As we continue our Helping Your Daughter with her Body Image Series, today, I want to ask you to do something unexpected.
I want you to stop telling her she’s pretty.
Allow me to explain:
My daughter was wearing her brand new Elsa dress. (Those Disney marketing geniuses created a wear-to-church style dress with a cape that I knew my little “Frozen” fanatic would love.) We tried to braid her hair off to one side so that she could be as Elsa-like as possible before service that morning. She smiled from ear-to-ear as she stared at the finished product in the mirror.
And I told her how pretty she looked. I gushed over it actually.
After church, I waited to close the door as she stepped one blue plastic dress shoe after another into our minivan. Before I pulled it closed I heard these words fly out of my mouth. “Hey, did anyone tell you how pretty you looked in your new dress?”
“No.” she replied. Somewhat puzzled.
“Oh, well, uh. . . You look so nice. They probably thought it but didn’t say it.”
Dumb, Heather. Dumb. Why do you say things like that?
I know why. Because I wrestle with the value of beauty.

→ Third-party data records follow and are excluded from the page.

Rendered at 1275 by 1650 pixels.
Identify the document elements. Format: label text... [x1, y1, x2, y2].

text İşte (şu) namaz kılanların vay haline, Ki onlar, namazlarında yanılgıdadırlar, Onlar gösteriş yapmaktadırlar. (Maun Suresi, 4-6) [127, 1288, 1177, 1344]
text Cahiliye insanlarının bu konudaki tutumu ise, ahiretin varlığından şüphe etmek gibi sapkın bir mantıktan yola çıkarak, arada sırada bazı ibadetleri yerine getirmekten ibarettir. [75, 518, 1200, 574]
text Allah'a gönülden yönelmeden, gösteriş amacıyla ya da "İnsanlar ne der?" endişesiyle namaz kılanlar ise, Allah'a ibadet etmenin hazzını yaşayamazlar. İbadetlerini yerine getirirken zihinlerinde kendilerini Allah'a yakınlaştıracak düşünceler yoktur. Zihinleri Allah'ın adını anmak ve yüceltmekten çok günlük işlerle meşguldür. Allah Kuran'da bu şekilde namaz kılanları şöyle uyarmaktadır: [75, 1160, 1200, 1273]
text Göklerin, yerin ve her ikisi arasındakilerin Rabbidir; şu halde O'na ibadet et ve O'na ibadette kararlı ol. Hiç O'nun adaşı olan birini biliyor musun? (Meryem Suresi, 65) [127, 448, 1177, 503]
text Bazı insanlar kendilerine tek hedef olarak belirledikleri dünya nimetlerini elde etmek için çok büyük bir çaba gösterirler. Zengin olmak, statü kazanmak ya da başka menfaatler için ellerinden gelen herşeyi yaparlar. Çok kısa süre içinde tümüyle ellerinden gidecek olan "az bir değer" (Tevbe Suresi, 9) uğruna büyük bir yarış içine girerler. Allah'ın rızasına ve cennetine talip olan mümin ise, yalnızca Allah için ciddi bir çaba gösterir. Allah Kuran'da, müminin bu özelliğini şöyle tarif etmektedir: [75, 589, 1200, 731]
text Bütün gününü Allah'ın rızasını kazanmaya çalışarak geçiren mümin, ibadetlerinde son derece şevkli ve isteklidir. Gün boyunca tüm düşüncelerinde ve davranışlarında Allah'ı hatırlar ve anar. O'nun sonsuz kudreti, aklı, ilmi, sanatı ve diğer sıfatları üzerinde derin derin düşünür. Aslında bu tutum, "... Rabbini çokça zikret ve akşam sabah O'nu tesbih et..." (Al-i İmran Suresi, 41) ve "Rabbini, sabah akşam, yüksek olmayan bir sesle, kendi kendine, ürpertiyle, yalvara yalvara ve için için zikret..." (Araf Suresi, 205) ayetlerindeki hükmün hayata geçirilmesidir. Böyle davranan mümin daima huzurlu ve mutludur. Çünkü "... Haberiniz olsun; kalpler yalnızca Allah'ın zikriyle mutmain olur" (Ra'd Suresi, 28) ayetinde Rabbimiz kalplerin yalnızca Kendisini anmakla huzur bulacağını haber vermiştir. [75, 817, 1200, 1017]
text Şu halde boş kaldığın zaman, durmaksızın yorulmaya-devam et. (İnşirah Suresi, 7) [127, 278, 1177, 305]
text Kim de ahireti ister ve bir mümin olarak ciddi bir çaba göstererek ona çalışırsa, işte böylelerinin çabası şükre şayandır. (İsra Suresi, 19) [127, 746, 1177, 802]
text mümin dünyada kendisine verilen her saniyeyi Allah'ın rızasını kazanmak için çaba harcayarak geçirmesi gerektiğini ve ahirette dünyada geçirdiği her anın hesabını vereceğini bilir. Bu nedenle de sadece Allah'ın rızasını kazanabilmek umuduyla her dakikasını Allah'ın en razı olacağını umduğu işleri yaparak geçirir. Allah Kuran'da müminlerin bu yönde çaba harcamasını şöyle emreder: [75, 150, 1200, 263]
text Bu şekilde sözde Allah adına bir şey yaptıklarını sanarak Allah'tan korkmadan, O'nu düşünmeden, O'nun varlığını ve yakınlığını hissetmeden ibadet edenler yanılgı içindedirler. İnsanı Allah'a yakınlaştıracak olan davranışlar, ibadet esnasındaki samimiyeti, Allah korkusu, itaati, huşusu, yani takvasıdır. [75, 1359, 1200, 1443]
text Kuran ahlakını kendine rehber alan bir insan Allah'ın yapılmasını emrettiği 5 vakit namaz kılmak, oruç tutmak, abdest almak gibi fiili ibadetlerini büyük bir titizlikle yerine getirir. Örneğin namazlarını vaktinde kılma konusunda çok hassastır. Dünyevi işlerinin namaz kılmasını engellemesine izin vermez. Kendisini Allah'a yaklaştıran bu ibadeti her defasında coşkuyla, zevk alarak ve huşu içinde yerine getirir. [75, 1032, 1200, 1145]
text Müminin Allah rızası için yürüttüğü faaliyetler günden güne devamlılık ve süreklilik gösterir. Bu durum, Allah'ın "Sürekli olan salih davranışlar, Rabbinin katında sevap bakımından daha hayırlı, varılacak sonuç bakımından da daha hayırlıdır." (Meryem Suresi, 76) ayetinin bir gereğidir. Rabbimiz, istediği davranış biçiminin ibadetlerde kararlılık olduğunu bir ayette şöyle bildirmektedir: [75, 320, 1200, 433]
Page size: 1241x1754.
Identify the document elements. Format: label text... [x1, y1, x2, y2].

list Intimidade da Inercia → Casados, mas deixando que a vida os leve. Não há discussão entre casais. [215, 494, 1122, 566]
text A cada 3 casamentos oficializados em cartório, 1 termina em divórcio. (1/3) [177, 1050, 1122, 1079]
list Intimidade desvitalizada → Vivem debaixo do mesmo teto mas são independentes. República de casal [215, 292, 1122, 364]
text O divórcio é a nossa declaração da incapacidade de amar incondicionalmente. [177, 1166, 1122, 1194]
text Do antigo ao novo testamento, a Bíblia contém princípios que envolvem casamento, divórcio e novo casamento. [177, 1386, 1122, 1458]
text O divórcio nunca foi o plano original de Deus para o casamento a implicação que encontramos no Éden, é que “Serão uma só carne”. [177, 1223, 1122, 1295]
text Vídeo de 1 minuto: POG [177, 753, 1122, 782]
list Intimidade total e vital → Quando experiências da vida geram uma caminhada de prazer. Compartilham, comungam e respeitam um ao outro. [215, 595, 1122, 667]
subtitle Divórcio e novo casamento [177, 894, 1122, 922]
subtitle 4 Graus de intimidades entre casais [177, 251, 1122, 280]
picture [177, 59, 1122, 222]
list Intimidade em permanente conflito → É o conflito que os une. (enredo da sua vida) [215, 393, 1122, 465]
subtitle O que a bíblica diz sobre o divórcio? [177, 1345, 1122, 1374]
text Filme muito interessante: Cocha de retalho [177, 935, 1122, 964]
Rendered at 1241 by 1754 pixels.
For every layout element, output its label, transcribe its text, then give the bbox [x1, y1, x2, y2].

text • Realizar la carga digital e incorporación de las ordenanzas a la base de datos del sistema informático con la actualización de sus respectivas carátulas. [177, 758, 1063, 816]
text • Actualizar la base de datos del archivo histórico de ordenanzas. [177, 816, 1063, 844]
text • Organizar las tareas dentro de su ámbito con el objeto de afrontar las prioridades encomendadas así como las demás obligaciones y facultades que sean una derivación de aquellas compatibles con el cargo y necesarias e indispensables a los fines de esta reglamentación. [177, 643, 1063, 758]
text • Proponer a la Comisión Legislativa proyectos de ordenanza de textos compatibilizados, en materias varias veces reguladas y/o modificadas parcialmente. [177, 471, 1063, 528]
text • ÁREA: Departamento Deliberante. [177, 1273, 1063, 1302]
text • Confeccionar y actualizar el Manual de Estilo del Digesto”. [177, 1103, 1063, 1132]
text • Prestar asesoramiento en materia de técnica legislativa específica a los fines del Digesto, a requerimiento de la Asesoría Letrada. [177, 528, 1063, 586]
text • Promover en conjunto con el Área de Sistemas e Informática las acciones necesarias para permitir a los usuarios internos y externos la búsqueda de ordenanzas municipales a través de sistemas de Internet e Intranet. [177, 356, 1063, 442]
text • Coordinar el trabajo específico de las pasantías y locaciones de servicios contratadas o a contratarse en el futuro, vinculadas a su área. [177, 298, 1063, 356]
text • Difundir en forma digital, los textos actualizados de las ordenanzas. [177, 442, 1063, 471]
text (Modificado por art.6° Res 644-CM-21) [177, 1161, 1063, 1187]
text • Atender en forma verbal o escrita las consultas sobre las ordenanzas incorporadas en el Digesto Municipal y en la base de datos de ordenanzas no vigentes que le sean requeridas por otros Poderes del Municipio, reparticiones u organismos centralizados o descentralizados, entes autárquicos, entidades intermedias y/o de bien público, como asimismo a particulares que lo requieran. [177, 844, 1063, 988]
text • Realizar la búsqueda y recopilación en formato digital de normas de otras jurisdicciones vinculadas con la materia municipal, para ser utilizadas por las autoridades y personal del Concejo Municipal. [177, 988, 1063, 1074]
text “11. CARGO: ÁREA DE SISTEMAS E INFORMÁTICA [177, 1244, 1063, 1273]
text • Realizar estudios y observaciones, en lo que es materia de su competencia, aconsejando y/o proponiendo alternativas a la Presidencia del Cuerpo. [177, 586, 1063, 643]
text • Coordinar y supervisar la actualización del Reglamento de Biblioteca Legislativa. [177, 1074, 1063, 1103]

There’s nothing inherently wrong with reminding your daughter of how beautiful she is to you and to God. In truth, I believe we moms (and dads, dads are really important in this arena) should be the one voice in her head that reminds her of her beauty without questioning her physical appearance.
But, there’s something I believe we need to instill in our daughters that is even more important than making sure she knows her mom thinks she’s a real looker.
It’s that being physically beautiful isn’t as important as everyone says it is.